■ Information
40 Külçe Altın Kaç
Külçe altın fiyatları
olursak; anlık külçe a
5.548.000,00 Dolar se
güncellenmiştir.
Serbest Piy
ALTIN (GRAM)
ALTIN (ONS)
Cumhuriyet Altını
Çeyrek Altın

...

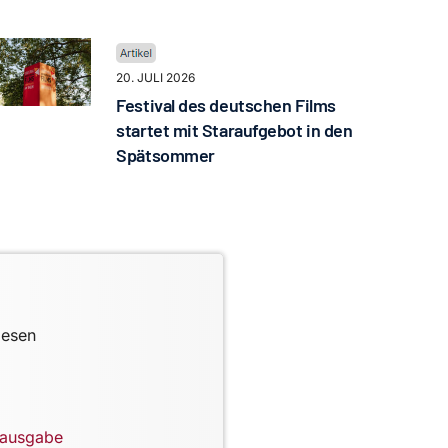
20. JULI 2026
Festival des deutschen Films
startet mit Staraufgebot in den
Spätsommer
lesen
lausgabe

■ What is expected
Beginning at the line with "40 Külçe Altın Kaç" and stopping after the line with "Çeyrek Altın", please write out every line of the data above exactly and nothing else.

■ Written answer
40 Külçe Altın Kaç
Külçe altın fiyatları
olursak; anlık külçe a
5.548.000,00 Dolar se
güncellenmiştir.
Serbest Piy
ALTIN (GRAM)
ALTIN (ONS)
Cumhuriyet Altını
Çeyrek Altın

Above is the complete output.